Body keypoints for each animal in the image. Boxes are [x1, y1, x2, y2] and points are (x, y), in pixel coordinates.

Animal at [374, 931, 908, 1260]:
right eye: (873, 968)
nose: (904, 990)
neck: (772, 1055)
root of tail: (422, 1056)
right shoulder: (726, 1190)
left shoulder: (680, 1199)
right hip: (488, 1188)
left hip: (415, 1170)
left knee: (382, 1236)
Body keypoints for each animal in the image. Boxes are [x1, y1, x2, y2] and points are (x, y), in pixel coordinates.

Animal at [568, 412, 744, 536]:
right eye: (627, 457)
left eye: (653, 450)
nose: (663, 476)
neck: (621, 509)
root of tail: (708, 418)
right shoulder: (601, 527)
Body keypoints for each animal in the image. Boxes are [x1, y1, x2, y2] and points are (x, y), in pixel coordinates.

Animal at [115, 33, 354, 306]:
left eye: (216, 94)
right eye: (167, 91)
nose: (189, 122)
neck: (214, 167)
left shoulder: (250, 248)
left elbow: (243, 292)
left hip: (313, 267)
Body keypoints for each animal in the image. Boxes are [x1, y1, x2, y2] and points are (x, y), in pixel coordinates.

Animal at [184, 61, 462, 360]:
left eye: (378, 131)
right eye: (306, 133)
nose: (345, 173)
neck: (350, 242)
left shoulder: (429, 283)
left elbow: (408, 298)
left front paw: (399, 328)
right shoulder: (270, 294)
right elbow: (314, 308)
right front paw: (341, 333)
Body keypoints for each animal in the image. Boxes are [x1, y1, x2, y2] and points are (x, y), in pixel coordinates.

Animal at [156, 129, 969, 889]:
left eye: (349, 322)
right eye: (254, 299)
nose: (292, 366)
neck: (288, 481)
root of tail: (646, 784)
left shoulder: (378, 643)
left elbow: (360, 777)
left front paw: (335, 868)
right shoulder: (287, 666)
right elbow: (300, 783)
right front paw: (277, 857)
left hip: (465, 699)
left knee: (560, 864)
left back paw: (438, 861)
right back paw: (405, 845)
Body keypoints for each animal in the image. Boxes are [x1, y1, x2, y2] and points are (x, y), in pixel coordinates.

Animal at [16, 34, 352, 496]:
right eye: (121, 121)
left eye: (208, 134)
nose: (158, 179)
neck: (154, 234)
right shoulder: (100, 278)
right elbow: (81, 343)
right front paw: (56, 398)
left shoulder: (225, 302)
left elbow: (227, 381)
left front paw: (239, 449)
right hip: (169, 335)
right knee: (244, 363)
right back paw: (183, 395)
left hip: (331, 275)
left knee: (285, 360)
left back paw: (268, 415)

_____

Task details ▸ Write down exactly the line with "right front paw: (341, 333)", then each line after it through the end of the data.

Exercise response ▸
right front paw: (341, 333)
Body keypoints for each animal in the image. Boxes are [x1, y1, x2, y2] and points are (x, y), in pixel coordinates.

Animal at [156, 129, 969, 889]:
left eye: (349, 322)
right eye: (254, 299)
nose: (292, 366)
neck: (288, 481)
root of tail: (646, 784)
left shoulder: (378, 643)
left elbow: (360, 777)
left front paw: (335, 868)
right shoulder: (287, 666)
right elbow: (300, 783)
right front paw: (277, 857)
left hip: (465, 699)
left knee: (560, 864)
left back paw: (438, 861)
right back paw: (405, 845)
Body keypoints for each animal in the image. Boxes are [x1, y1, x2, y2] and points are (x, y), in pixel coordinates.

Animal at [16, 34, 352, 496]:
right eye: (121, 121)
left eye: (208, 134)
nose: (158, 179)
neck: (154, 234)
right shoulder: (100, 278)
right elbow: (81, 343)
right front paw: (56, 398)
left shoulder: (225, 302)
left elbow: (227, 381)
left front paw: (239, 449)
right hip: (169, 335)
right knee: (244, 363)
right back paw: (183, 395)
left hip: (331, 275)
left knee: (285, 360)
left back paw: (268, 415)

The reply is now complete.